From the listing below, copy only the lines running from the line that contains "Transformations numériques" to the line that contains "7 września 2023", both included.

(Records to process begins)

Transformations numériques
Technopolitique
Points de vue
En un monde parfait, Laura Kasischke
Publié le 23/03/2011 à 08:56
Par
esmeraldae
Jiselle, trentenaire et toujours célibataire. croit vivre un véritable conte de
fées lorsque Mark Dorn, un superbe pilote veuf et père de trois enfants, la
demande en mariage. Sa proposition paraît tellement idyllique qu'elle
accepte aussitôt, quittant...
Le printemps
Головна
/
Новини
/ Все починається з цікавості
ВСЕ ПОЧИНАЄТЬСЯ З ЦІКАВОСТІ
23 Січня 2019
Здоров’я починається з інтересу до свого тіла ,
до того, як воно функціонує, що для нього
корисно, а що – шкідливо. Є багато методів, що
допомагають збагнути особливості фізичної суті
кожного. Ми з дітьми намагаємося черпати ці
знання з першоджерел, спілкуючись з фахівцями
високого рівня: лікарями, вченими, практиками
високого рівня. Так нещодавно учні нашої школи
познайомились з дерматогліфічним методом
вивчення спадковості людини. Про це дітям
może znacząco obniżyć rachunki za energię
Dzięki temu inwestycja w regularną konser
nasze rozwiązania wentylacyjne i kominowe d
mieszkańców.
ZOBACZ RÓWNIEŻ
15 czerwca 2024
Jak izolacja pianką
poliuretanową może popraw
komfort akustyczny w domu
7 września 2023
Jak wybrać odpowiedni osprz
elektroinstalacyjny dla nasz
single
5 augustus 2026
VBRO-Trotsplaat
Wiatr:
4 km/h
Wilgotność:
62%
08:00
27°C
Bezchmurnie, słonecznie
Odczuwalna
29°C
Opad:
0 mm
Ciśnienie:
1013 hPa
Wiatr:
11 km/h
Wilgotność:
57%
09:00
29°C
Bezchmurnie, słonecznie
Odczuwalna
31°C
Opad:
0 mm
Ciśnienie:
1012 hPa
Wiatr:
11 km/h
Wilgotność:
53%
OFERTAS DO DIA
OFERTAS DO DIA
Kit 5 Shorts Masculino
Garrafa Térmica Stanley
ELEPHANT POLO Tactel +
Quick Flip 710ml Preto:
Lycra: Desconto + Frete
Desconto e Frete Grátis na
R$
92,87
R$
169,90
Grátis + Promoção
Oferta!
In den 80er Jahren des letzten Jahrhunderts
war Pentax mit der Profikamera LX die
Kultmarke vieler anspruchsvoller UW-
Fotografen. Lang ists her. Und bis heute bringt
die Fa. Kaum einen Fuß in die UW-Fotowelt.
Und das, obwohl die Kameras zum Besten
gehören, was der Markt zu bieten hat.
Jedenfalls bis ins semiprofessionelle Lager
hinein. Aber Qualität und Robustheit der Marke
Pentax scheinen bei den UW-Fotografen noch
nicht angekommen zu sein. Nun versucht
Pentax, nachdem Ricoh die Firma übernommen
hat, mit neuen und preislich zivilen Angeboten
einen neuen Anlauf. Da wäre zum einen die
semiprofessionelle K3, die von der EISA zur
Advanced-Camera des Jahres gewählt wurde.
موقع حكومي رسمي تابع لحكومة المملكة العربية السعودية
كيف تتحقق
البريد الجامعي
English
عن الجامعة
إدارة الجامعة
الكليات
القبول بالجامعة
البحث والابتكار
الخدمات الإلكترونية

(Records to process ends)
(Records to process begins)

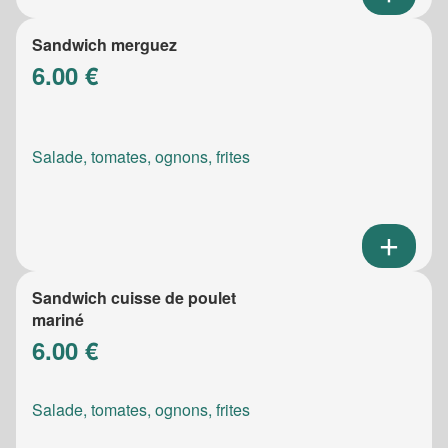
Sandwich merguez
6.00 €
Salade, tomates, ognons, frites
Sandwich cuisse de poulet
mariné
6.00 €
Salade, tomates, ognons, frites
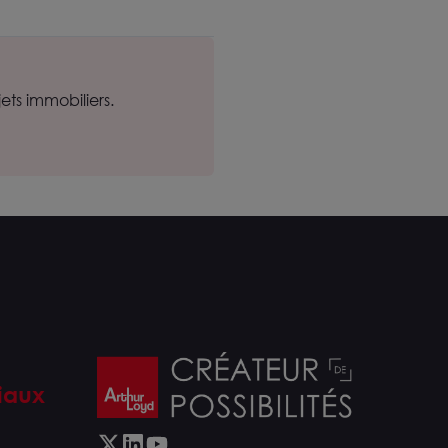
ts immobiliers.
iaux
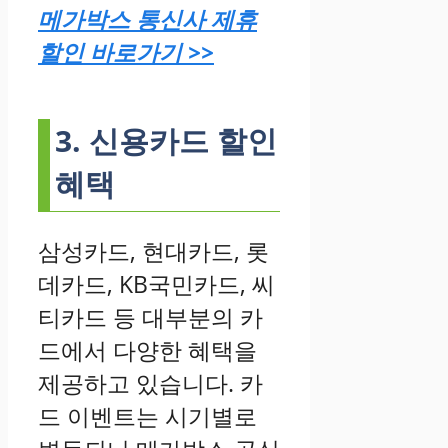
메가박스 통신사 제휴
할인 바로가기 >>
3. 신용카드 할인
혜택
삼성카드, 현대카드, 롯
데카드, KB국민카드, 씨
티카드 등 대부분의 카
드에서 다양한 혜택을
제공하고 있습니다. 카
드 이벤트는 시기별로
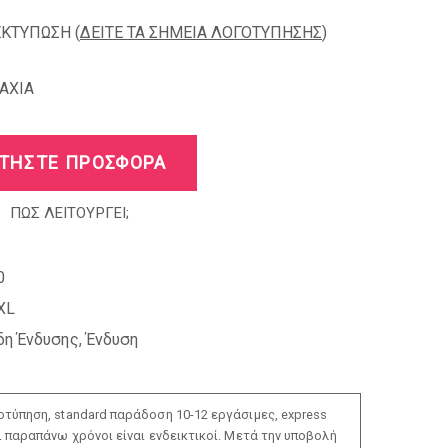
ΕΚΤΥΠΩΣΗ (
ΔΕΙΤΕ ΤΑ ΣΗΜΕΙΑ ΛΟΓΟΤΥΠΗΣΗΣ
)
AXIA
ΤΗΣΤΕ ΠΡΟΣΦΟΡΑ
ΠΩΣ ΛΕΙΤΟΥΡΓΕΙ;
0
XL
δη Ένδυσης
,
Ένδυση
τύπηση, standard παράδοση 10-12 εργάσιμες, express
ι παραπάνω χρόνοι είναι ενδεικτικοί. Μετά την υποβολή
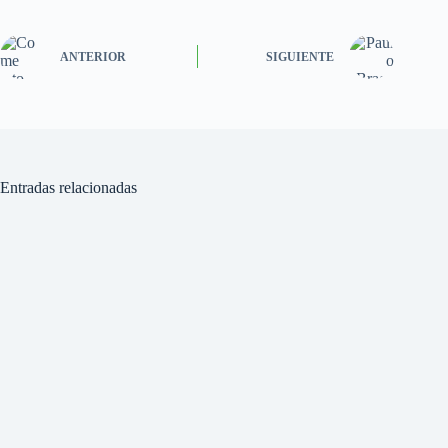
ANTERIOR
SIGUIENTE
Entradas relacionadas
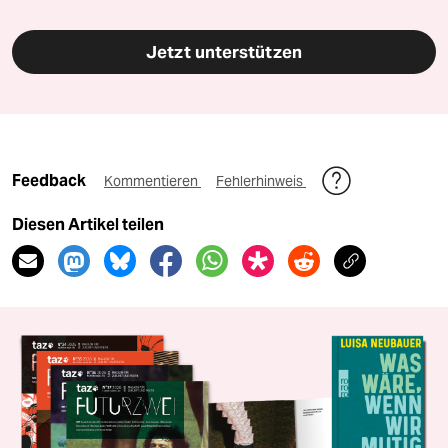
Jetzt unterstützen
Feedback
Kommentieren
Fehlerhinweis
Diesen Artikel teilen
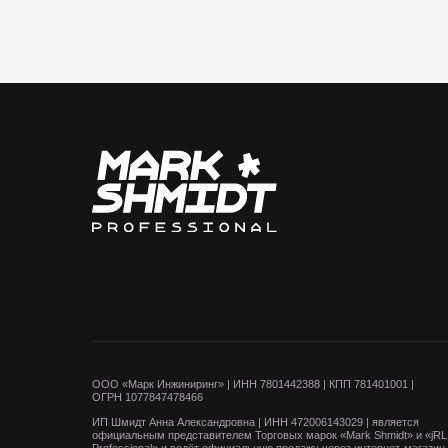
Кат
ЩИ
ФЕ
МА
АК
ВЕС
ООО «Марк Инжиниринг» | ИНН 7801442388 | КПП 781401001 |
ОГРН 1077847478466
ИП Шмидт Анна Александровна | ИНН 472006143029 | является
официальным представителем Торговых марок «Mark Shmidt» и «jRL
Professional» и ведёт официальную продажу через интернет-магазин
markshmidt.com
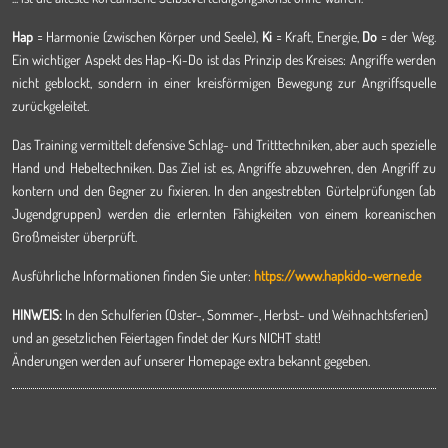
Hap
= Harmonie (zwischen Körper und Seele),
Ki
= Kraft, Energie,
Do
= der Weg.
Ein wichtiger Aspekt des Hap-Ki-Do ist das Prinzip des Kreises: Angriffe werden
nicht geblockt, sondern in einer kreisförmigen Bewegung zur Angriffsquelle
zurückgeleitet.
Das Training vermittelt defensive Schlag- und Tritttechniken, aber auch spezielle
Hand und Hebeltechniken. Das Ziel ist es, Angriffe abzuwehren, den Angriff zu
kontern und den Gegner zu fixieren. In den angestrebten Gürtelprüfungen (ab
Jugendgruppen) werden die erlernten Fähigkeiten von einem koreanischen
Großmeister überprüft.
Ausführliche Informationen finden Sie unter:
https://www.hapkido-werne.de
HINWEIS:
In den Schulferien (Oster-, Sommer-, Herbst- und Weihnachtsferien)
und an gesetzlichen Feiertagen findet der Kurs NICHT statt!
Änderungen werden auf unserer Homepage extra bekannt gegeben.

(Records to process ends)
(Records to process begins)

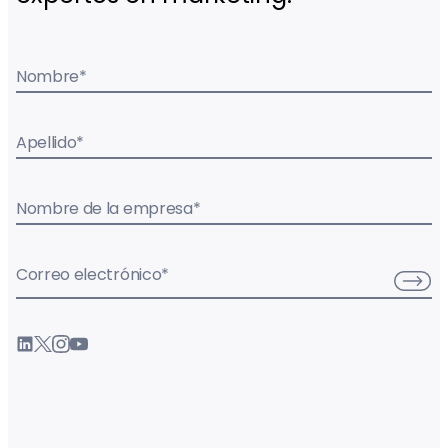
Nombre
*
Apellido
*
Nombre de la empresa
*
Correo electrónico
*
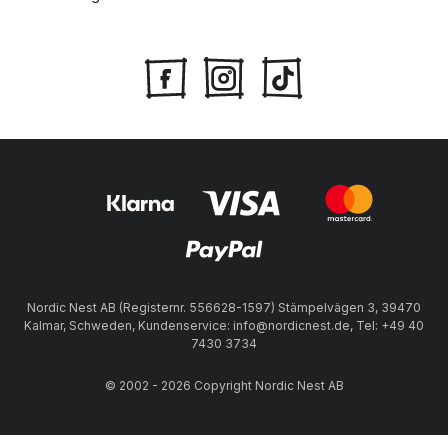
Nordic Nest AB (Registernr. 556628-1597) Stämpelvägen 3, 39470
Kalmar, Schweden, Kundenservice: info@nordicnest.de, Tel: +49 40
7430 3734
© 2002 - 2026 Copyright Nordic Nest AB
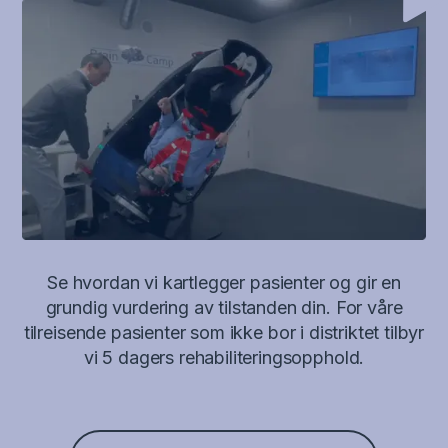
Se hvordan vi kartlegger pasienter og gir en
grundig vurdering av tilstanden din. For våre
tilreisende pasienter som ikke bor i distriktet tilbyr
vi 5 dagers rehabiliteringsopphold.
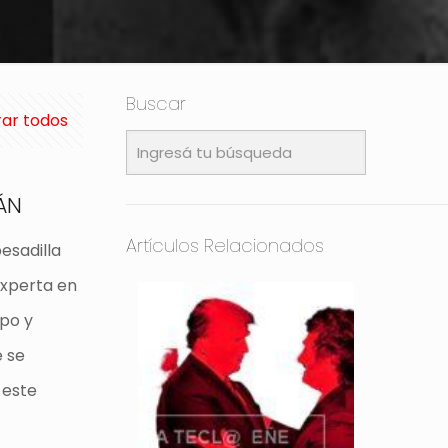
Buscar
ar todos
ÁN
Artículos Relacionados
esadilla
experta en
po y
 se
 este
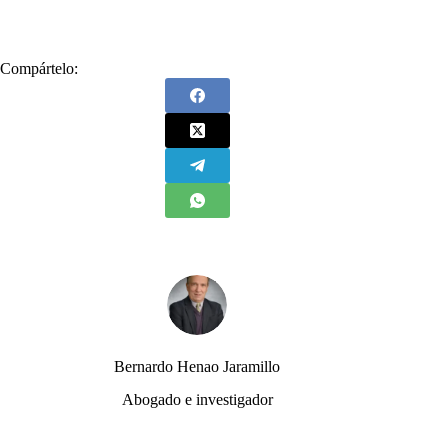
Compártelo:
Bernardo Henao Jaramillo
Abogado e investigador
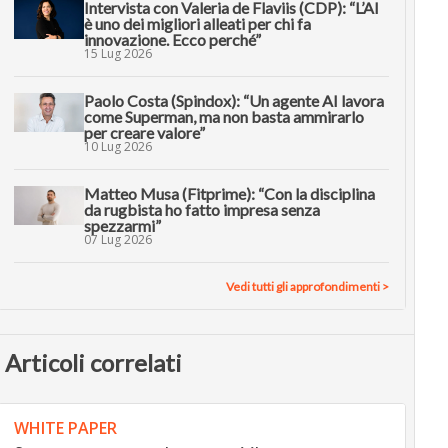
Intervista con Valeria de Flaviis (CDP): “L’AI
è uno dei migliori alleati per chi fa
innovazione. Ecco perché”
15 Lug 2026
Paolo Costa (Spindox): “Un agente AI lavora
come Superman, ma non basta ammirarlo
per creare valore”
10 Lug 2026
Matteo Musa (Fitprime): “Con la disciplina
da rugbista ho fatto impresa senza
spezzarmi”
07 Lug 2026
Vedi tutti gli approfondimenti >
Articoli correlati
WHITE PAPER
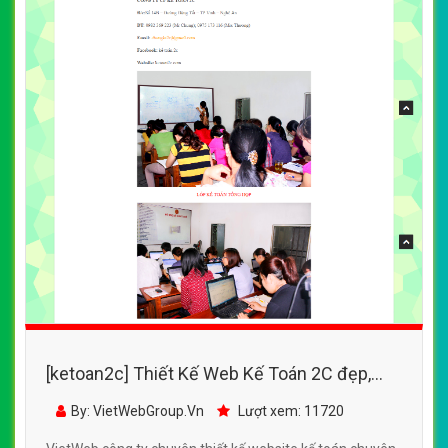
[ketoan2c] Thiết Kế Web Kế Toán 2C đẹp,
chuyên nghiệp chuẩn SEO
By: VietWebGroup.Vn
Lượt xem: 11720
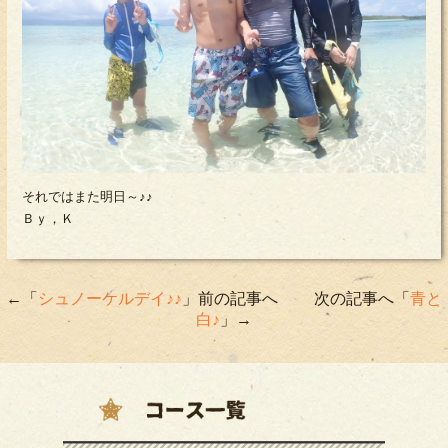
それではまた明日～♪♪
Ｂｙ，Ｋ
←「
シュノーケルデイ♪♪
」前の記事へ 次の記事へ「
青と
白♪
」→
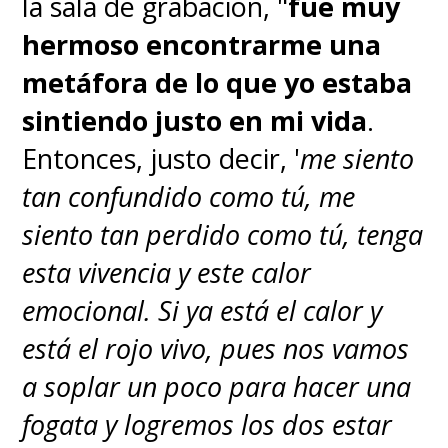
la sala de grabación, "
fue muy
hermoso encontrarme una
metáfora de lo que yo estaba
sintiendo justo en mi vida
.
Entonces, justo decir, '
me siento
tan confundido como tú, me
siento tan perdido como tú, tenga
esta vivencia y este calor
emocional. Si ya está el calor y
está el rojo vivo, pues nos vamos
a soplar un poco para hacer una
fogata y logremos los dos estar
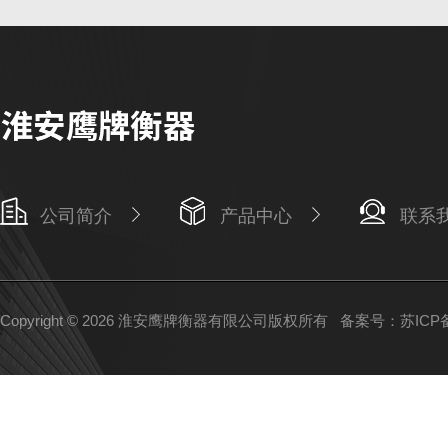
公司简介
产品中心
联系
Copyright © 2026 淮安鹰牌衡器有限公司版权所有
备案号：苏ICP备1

(Records to process ends)

Answer section
Transformations numériques
Technopolitique
Points de vue
En un monde parfait, Laura Kasischke
Publié le 23/03/2011 à 08:56
Par
esmeraldae
Jiselle, trentenaire et toujours célibataire. croit vivre un véritable conte de
fées lorsque Mark Dorn, un superbe pilote veuf et père de trois enfants, la
demande en mariage. Sa proposition paraît tellement idyllique qu'elle
accepte aussitôt, quittant...
Le printemps
Головна
/
Новини
/ Все починається з цікавості
ВСЕ ПОЧИНАЄТЬСЯ З ЦІКАВОСТІ
23 Січня 2019
Здоров’я починається з інтересу до свого тіла ,
до того, як воно функціонує, що для нього
корисно, а що – шкідливо. Є багато методів, що
допомагають збагнути особливості фізичної суті
кожного. Ми з дітьми намагаємося черпати ці
знання з першоджерел, спілкуючись з фахівцями
високого рівня: лікарями, вченими, практиками
високого рівня. Так нещодавно учні нашої школи
познайомились з дерматогліфічним методом
вивчення спадковості людини. Про це дітям
może znacząco obniżyć rachunki za energię
Dzięki temu inwestycja w regularną konser
nasze rozwiązania wentylacyjne i kominowe d
mieszkańców.
ZOBACZ RÓWNIEŻ
15 czerwca 2024
Jak izolacja pianką
poliuretanową może popraw
komfort akustyczny w domu
7 września 2023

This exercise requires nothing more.